Hail fellow well met
"Hail fellow well met" is a somewhat archaic English idiom used when referring to a person whose behavior is hearty, friendly, and congenial. The Oxford English Dictionary (OED) gives a 1589 quotation for this phrase as a friendly greeting. The OED also gives quotations for the related phrase "hail fellow", a greeting that apparently dates to medieval times. "Well met" appears to have been added to the phrase in the 16th century to intensify its friendliness. This additional term seems to derive from the concept of "good to meet you", and also from the meaning of "meet" as something literally the right size for a given situation. The expression appeared in Jonathan Swift's My Lady's Lamentation in 1728.
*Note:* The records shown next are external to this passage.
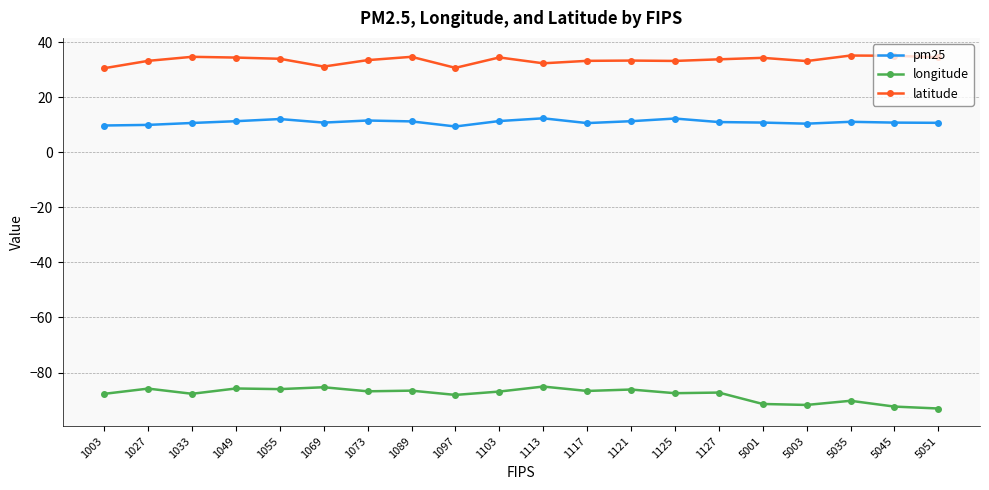

What is the highest value of the longitude series?

-85.1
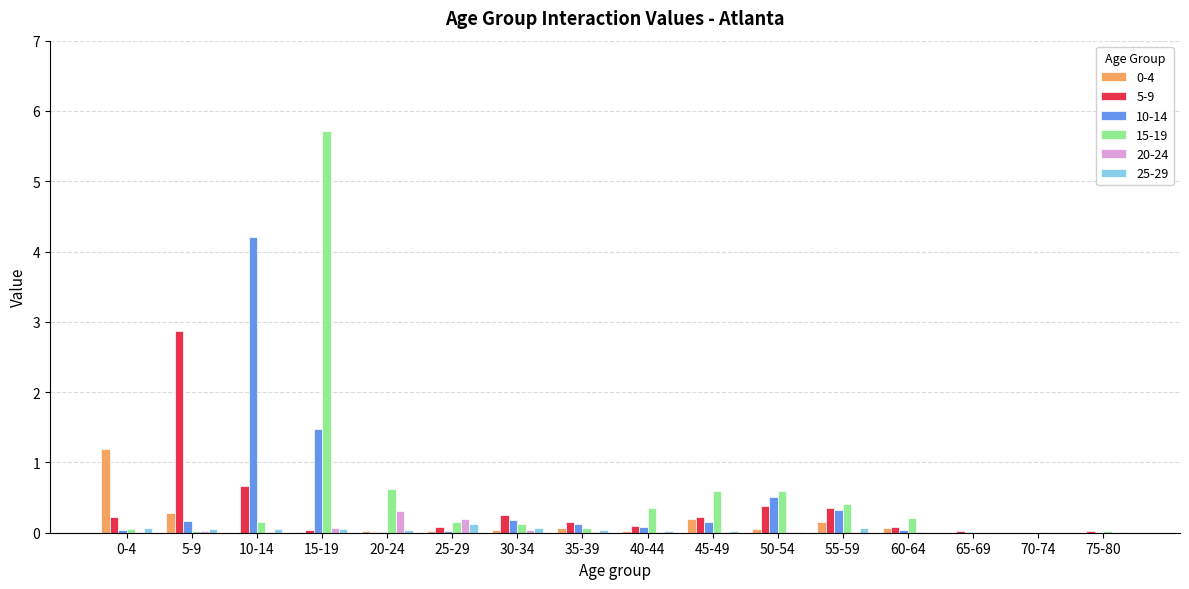

Is the value of 5-9 at 5-9 greater than the value of 10-14 at 15-19?

Yes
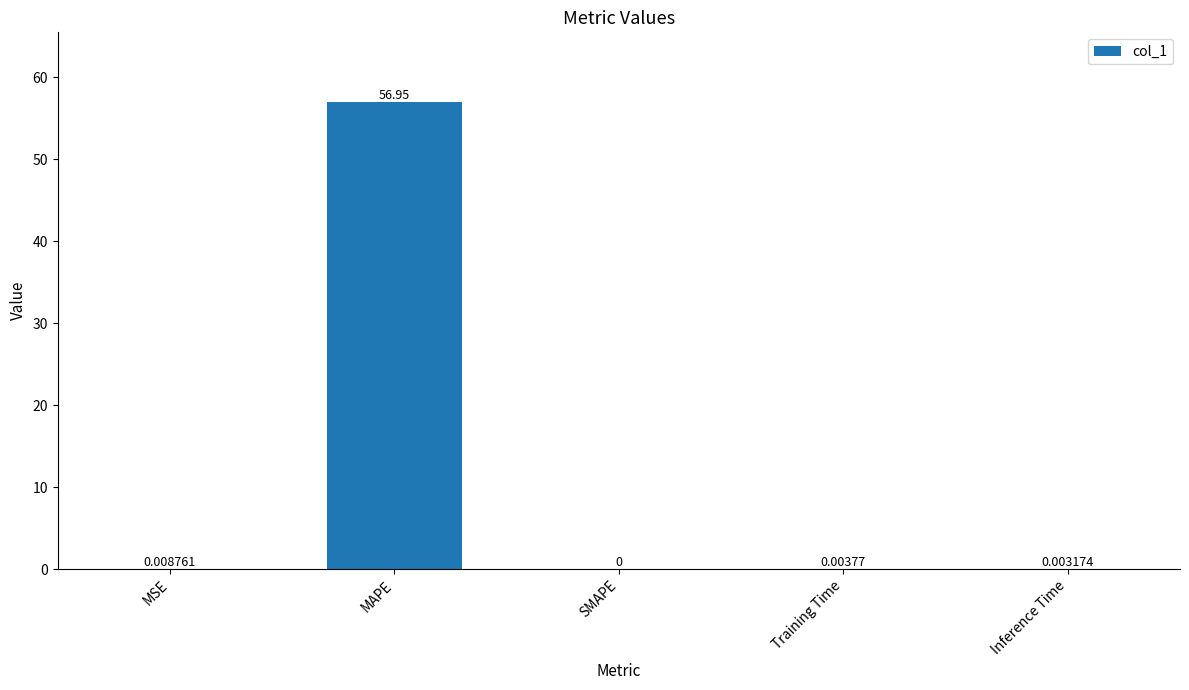

At which label is the value closest to 28?

MSE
In modern English, the idiom is used as an exaggerated greeting or as a description of a personality type. The twentieth-century English novelist W. Somerset Maugham frequently used the term in his novels and short stories to describe male characters of a genial, sociable, and hard-drinking temperament (Of Human Bondage, The Trembling of a Leaf, Then and Now). Modern use of the term tends to be deliberately archaic, with overtones of over-familiarity in the person (almost always male) so described, or as a deliberate, tongue in cheek term of endearment, heightening the effect of the greeting of an unexpected friend when as in "the only friendly person here" or to remark that there is a friend in an unfriendly atmosphere. It can also be used as a pejorative to describe a person (again, usually male) who is skilled at making superficial friendships or can ingratiate themselves quickly with any company at hand. The OED gives an example from the 17th century of the use of "hail fellow" as a description in a similarly pejorative manner.
It is also cited as "heartily friendly and congenial, comradely, hail-fellow - characteristic of or befitting a friend; 'friendly advice'; 'a friendly neighborhood'; 'the only friendly person here'; 'a friendly host and hostess'."
The phrase appears as a complex statement with several possible meanings in the Aeolus episode in Ulysses by James Joyce, at the end of a stream of consciousness description of newspaper men: "Funny the way the newspaper men veer about when they get wind of a new opening. Weathercocks. Hot and cold in the same breath. Wouldn't know which to believe. One story good till you hear the next. Go for one another baldheaded in the papers and then all blows over. Hailfellow well met the next moment."
- Joyce, James. Ulysses. Aeolus episode. Page 159 of the Penguin Twentieth-Century Classics Edition, 1992.